Pour l'essentiel, ses publications concernent le rugby – les matches, mais aussi les soirées de 3e mi-temps, manifestement bien arrosées. Quelques photos de la Drôme également. L'annonce de son départ pour le club de Valence. Des clichés du palio de Petroio et des rues de Sienne – je passe rapidement ceux sur lesquels j'aperçois Levani, de près ou de loin -, de Montalcino – mon cœur cesse littéralement de battre lorsque je reconnais la petite place où nous avons mangé. Ses derniers posts sont consacrés à Venise. Quelques photos de la basilique Santa Maria della Novella, des quais où sont amarrés des gondoles, et l'ile de Murano, avec ses canaux bordés de maisons aux couleurs chamarrées, sur laquelle habite son père. Giovanni apparait sur quelques-unes d'entre elles, en compagnie d'une femme blonde – sa seconde épouse, je suppose.

Un nœud se forme dans ma gorge : le père de Luca a beaucoup compté pour l'enfant et l'ado que j'ai été. J'aimerais tellement, à l'heure qu'il est, m'assoir sur le banc de bois près de l'entrée et entendre son avis sur ce que je traverse – et peut-être aussi sur ce qui nous est arrivé, à son fils et à moi. Il repousserait ses lunettes sur son front, l'air inspiré et pourtant nonchalant, le nez levé vers les étoiles.
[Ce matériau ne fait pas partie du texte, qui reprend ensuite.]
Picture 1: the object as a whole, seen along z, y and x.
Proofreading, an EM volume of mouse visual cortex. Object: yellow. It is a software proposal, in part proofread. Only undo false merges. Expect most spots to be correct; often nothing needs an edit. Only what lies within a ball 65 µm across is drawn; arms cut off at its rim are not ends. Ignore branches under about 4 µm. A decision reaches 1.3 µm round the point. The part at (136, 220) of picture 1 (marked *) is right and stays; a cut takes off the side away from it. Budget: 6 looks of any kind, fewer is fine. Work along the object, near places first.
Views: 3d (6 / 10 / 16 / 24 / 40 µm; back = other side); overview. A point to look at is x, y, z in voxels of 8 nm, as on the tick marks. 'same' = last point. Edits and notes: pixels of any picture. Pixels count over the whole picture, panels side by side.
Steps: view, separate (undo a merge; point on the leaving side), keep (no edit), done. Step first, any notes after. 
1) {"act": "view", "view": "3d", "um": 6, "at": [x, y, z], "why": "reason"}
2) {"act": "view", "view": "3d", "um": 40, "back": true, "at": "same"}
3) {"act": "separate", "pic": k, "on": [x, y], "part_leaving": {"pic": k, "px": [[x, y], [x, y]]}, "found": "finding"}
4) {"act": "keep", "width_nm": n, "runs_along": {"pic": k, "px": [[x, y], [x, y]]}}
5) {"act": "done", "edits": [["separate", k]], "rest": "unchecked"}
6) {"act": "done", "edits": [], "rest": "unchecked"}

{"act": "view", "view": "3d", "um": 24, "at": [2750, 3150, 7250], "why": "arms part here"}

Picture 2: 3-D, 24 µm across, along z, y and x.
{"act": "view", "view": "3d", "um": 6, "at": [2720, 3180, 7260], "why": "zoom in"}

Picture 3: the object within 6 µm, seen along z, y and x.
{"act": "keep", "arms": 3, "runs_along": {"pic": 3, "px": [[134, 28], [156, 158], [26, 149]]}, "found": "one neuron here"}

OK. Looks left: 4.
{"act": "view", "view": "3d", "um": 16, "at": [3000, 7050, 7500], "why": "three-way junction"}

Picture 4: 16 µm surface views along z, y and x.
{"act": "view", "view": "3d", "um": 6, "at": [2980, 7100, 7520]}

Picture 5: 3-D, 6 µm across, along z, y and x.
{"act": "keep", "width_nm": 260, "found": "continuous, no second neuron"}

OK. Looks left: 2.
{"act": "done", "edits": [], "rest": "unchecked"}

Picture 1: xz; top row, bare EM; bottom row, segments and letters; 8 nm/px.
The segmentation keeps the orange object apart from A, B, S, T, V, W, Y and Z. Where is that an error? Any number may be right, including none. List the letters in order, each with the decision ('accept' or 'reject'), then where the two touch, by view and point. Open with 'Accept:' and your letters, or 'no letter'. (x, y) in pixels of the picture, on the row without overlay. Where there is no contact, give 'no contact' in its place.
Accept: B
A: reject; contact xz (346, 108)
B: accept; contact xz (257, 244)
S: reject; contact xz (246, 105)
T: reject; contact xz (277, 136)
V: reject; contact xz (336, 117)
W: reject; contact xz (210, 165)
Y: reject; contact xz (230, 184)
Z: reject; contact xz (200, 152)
Il commencerait par quelque chose comme « Tu sais, les vénitiens... » et puis m'aiderait à faire émerger la pensée enfouie au fond de moi, rien qu'en me parlant du Carpaccio ou de la Piazza San Marco. Je n'ai aucun doute sur le fait qu'il comprendrait mieux que quiconque ce que je ressens, ce que j'ai éprouvé, son regard serait un vrai réconfort... j'aurais tellement besoin qu'on m'aide à y croire, encore.

Parce qu'au fil des jours qui passent – on ne va pas se mentir -, les mots de Valentina perdent de leur puissance et de leur irrévocable réalité, le message de Luca est relégué au rang de fantasme rêvé, les secondes précieuses à Montalcino se fanent doucement, tandis que les souvenirs de Luca et Levani si proches chez Cipriano grignotent tout l'espace de ma mémoire. Je n'ai aucune certitude, aucune idée de ce que nous sommes. Est-ce que nous sommes quelque chose l'un pour l'autre, en fait ?

Je vais avoir 22 ans demain – techniquement, je les ai déjà puisqu'il est presque 1 heure. Valentina m'a déjà envoyé un sms pour me souhaiter un bon anniversaire. Elle met un point d'honneur à être la première chaque année et ça n'a pas loupé cette fois-ci encore.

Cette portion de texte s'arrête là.